Location visible to members
Written by Tom:
Now it is time for the critics of foundationalism to present their cases. This is a free-ranging follow-up meeting to discuss "Staging Foundationalism" and "Building Knowledge" (Jan. 31 (http://www.meetup.com/The-San-Diego-Philosophers-Roundtable/events/100774672/), Feb. 7 (http://www.meetup.com/The-San-Diego-Philosophers-Roundtable/events/102472562/), Feb. 14 (http://www.meetup.com/The-San-Diego-Philosophers-Roundtable/events/102475162/)).
Proponents of coherentism, reliabilism, and antirealism have criticized foundationalism on various technical features of its theory of justification, as they understand it. What are these features? How have they been attacked? Are they defeasible?
Rebuttally, what are the presuppositions of the critics' arguments? Are they valid? Are their premises coherent, reliable, justifiable, true, supportive, interpretive, meaningful, powerful?
Written by Tim 2/25/2013:
I suggested to Tom that we explore criticisms against foundationalism. My hope is that after this meeting, we'll walk away with a stronger and more confident understanding of whichever epistemological view we choose to subscribe to, as well as a better understanding of our opponents'. As the host, I'll be tasked to guide the discussion.
I know not all of us agrees with foundationalism, so I encourage you share your views and why you disagree with foundationalism. If you would like to present your argument, please respond to this post. You do not need to explain why here, as I will fit you into the agenda.
Thanks, everyone! :)
P.S. If you'd like to take notes, please being your own pen!
Additional context written by Tim 3/4/2013:
I'm pleased to see so much discussion! I'm also passionate about epistemology since it's the basis for all thinking.

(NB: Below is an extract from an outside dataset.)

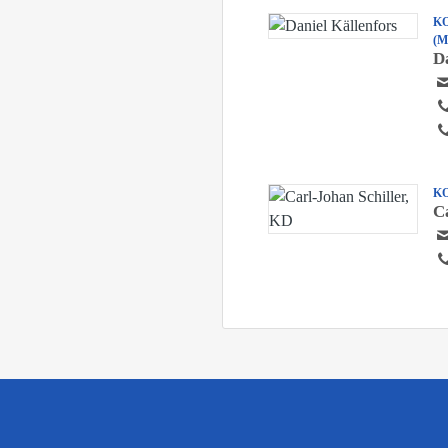
K
(M
D
K
C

The main reason why I've become interested in philosophy is because I needed to know how do we know what we know is true. Foundationalism asserts that we know what we know to be true because of our perceptions. How do we know our perceptions are accurate? Is there a reason to doubt our perceptions? Our perceptions are given to us (thus the burden of proof is on the doubter). You either perceive or you don't. This is where it all starts.

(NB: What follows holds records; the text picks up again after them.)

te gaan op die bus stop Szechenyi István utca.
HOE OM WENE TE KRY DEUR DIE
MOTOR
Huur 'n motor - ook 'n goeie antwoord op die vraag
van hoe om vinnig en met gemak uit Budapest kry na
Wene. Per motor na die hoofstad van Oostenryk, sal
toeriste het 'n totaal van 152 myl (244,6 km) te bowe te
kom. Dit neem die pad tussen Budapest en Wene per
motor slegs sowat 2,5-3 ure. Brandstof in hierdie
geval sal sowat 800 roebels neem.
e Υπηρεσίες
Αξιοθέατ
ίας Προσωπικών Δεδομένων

You can say I am "searching." In order to be objective, I'd like to explore other epistemological views before I can confidently say foundationalism is THE answer. I can say, however, that I can no longer argue against foundationalism (you can ask Tom how long I've argued against it for the sake of objectivity).
Another concern of mine is that I'm subscribing to foundationalism because it appeals to my emotions rather than to logic. I really need to examine foundationalism, or ANY other epistemological view, with a fine-toothed comb.
I don't have any formal training in philosophy (and that's the beauty of philosophy - formal training is not required to think). Tom has said that because I haven't been indoctrinated, my acceptance of foundationalism came a lot easier than others. I didn't have much, if any, other epistemological beliefs to fight against. However, I can also see how one could I argue that I merely accepted the first epistemological view that I have spent significant time with. I don't believe I have because I have spent just as much time doubting it, but hey, maybe I'll find out otherwise this Thursday?
I have a feeling we're going to be really tight on time again. Probably more so than ever given all the discussion we already have on this page. I'd like to ask that we try to keep our discussion on Thursday as pertinent as possible and keep tangents to a minimum. This will be an important discussion for myself and many others.
P.S. Just because something opposes your view doesn't make it wrong. I'd like to remind everyone that we should be open to the idea that we could be wrong (given opposing proof), and that we make decisions based on the rigors of logic/reason/rational thinking (not sure what the correct word is here, so choose your poison :-P).